Police Point Shire Park AiR

 

In June 2022 I was awarded a 2 week residency at Police Point Shire Park near Monmar (Point Nepean)..

I would like to thank the MornPen Arts and Culture Team for believing in me and granting me this transformative artist residency.

In 2023 I won a major national prize with work I made during this residency, the Klytie Pate Ceramic Award which significantly changed the course of my creative practice.

I have had a home on the Mornington Peninsula for the past 30 years and it is an essential part of my existence. I live very close to Police Point Shire Park and have spent some of every day of every Victorian lockdown there, in the early light, the bright sun, the wind and teeming rain, the twilight, the whispering darkness. I know it intimately. I have recorded the motifs which appear there; I have written about it; I have been inspired by the multiple levels of temporality existing in the park; the geology, the indigenous, the settler, the sky, the fauna and flora, layered in a complex set of still evolving relationships. I am captivated by the well and the secrets it holds. Police Point Shire Park holds many stories and during the AiR I made a series of works out of clay. The motifs and themes running through the park infiltrated my creative practice. Police Point Shire Park will always be an important part of my practice as I continue to attempt to unfold some of its complexities.

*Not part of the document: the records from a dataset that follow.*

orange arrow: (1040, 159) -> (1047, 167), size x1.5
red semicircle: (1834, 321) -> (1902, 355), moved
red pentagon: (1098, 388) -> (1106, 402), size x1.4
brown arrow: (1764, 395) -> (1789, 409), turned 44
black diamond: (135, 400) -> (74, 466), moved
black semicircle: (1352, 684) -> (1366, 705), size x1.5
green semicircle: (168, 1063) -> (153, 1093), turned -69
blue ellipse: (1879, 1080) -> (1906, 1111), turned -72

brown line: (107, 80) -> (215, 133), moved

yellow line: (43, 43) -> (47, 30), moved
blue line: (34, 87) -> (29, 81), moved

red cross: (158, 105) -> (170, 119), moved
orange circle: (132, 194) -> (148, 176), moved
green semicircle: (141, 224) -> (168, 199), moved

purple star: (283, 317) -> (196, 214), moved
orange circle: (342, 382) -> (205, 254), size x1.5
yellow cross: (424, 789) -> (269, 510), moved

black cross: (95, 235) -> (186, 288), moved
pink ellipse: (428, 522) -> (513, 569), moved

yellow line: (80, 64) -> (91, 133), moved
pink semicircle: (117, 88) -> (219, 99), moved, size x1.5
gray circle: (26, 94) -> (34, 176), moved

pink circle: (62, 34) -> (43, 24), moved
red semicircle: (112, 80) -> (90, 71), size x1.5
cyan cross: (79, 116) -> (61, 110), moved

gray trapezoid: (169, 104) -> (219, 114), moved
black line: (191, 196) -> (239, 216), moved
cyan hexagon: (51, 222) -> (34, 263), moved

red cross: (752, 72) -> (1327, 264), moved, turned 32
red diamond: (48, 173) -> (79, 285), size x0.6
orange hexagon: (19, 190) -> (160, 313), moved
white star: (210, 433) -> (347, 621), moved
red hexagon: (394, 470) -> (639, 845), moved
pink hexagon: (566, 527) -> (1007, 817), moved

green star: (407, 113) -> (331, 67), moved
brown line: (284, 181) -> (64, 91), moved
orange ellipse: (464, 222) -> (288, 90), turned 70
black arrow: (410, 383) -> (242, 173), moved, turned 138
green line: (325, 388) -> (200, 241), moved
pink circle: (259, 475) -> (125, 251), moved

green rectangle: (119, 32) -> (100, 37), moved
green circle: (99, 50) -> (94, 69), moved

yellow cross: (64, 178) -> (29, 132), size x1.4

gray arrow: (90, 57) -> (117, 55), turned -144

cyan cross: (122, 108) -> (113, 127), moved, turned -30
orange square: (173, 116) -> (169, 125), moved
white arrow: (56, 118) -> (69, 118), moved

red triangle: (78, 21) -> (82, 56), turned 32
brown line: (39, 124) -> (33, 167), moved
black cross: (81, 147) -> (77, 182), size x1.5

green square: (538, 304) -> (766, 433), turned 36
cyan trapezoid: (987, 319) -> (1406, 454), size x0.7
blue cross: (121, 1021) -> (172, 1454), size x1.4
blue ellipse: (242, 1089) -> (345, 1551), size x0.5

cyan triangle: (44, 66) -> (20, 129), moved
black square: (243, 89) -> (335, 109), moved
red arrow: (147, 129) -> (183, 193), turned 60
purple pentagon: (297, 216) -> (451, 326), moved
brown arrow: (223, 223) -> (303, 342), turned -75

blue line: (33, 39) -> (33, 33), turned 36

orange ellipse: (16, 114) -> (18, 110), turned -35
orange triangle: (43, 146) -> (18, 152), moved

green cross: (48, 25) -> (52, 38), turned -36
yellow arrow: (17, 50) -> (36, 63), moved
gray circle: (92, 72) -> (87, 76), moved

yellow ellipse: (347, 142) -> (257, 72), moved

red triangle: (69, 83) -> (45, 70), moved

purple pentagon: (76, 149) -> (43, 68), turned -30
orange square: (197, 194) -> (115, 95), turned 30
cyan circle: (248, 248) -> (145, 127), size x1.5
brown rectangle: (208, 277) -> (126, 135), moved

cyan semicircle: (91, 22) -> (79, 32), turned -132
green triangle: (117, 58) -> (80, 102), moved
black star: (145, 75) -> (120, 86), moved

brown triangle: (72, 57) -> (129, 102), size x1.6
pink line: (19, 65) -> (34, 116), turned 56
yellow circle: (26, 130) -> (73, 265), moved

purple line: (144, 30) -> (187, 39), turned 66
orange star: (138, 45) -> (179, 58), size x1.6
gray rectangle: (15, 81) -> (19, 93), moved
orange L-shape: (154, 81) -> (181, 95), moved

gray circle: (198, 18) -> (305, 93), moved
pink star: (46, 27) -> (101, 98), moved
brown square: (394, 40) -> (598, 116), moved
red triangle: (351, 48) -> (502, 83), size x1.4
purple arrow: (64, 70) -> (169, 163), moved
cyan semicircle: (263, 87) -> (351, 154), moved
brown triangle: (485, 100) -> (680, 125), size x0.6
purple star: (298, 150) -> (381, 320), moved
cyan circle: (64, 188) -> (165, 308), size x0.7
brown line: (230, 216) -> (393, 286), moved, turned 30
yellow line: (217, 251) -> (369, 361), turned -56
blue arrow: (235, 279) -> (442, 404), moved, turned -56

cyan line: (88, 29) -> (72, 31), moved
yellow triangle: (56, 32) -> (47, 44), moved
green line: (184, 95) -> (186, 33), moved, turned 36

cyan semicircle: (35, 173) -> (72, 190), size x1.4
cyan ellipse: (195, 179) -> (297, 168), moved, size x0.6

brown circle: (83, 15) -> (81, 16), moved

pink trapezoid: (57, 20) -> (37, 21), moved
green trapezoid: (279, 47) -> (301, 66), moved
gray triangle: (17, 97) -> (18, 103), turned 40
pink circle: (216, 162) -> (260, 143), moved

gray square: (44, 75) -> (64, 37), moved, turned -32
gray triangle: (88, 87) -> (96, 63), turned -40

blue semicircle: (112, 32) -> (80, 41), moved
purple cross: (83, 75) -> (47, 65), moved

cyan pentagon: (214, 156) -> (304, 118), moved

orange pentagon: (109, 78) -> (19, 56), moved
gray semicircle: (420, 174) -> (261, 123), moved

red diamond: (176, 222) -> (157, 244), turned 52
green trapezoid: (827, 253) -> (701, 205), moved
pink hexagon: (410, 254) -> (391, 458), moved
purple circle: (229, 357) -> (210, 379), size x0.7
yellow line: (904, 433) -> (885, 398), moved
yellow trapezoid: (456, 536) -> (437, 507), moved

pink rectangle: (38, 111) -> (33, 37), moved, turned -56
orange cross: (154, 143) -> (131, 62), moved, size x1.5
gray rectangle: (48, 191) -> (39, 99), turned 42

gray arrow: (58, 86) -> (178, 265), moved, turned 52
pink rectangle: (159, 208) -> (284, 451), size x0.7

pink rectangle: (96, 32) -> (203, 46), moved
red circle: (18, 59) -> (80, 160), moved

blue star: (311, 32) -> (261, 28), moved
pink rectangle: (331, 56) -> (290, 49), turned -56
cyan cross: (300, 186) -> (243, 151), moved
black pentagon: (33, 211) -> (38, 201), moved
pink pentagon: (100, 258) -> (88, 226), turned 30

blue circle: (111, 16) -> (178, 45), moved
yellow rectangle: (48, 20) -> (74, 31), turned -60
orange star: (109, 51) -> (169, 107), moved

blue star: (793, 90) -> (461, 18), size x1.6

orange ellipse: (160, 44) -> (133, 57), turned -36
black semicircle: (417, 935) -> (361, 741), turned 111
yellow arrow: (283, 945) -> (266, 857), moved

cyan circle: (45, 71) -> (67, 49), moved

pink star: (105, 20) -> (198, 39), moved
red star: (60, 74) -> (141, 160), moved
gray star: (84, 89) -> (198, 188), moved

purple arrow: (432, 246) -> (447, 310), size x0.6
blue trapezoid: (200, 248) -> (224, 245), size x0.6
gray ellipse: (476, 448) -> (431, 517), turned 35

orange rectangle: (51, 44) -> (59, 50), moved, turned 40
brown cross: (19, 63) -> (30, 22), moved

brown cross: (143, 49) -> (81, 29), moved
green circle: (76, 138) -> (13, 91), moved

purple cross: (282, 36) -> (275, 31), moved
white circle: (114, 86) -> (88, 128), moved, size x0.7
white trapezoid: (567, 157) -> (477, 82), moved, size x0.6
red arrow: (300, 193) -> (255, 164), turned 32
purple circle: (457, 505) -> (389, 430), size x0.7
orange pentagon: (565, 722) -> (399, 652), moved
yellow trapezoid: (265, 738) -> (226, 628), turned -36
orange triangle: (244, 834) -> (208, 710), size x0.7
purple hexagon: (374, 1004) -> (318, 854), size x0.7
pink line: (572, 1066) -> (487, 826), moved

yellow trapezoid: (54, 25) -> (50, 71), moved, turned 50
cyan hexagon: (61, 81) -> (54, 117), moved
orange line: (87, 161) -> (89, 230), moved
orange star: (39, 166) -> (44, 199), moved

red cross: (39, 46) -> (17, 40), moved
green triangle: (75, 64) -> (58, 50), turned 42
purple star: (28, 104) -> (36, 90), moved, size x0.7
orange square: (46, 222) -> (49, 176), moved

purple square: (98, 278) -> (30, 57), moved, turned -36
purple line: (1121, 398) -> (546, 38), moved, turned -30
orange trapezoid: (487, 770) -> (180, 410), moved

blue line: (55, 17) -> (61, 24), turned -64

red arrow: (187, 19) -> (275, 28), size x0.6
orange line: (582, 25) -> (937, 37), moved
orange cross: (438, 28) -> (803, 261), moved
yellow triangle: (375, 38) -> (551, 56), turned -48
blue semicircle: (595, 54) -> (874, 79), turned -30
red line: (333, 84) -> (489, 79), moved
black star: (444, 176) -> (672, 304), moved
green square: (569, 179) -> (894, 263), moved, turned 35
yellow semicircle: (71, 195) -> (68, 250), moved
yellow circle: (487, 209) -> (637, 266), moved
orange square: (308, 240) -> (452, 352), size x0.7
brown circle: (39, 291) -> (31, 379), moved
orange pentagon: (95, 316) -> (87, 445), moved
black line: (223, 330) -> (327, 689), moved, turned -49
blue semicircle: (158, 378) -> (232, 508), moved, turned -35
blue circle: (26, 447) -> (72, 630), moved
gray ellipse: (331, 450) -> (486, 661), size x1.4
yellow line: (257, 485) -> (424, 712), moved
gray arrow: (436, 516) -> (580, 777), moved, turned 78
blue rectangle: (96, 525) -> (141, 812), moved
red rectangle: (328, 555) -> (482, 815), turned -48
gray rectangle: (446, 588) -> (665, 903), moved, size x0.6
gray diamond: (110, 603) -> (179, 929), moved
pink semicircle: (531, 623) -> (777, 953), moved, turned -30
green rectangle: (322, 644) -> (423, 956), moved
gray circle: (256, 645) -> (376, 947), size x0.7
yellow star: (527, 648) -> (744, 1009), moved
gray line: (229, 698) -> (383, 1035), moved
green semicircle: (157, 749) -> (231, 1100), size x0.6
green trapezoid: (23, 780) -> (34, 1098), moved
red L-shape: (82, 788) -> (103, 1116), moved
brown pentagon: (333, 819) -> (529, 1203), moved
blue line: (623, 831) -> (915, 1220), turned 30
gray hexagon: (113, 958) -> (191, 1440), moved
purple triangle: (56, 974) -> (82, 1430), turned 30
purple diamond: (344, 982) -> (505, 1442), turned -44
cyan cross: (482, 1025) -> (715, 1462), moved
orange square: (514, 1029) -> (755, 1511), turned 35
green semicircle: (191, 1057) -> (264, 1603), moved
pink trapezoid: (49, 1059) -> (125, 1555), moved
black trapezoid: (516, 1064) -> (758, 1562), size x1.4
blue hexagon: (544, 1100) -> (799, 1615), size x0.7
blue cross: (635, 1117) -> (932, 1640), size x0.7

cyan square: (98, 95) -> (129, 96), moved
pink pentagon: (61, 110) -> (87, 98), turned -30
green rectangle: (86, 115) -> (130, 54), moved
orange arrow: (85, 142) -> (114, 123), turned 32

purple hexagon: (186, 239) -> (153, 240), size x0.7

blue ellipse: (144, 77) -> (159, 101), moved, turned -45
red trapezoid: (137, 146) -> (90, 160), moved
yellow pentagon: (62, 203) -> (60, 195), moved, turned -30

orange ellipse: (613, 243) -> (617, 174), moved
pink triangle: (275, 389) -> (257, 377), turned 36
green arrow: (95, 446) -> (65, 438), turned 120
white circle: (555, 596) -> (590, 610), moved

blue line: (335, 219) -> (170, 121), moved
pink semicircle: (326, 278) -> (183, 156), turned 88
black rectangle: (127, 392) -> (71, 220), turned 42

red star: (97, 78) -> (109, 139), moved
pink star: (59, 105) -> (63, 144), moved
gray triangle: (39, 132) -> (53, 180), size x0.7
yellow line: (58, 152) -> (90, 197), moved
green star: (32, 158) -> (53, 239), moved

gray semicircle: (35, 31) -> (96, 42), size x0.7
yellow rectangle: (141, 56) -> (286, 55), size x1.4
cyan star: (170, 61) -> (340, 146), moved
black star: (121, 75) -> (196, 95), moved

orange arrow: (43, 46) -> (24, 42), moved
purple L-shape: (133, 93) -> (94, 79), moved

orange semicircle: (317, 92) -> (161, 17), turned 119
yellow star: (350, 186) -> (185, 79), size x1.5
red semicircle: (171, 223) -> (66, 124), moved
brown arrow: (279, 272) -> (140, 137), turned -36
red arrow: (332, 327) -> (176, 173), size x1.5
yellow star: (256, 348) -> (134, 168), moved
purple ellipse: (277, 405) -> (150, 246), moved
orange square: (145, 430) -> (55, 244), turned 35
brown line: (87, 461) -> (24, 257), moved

I continue to research, document and develop ideas around Police Point Shire Park. With a working title “The Calling Ground” my projects tease out some of the stories that whisper around us in the park. There is an obvious connection to Q(q)uarantine experienced both historically and right now. The stories call for us to be attentive to the relationships between the formation of the local limestone, the gatherings of indigenous people, the dolphin sanctuary, the colonists, the disease(s), the erosion of the cliffs, the embedded lime kilns, law and order, planned subdivisions thwarted by local activism and the list goes on.

This is a valuable and ongoing project, not just for me, but for the Mornington Peninsula Shire to know that there is continued recognition, examination and interpretation of the history of the park. This residency was transformative for my creative practice. I hope that I will have an opportunity to spend more time there in the future, in an official capacity, but in the meantime I will continue my obsession with making work inspired by Police Point Shire Park.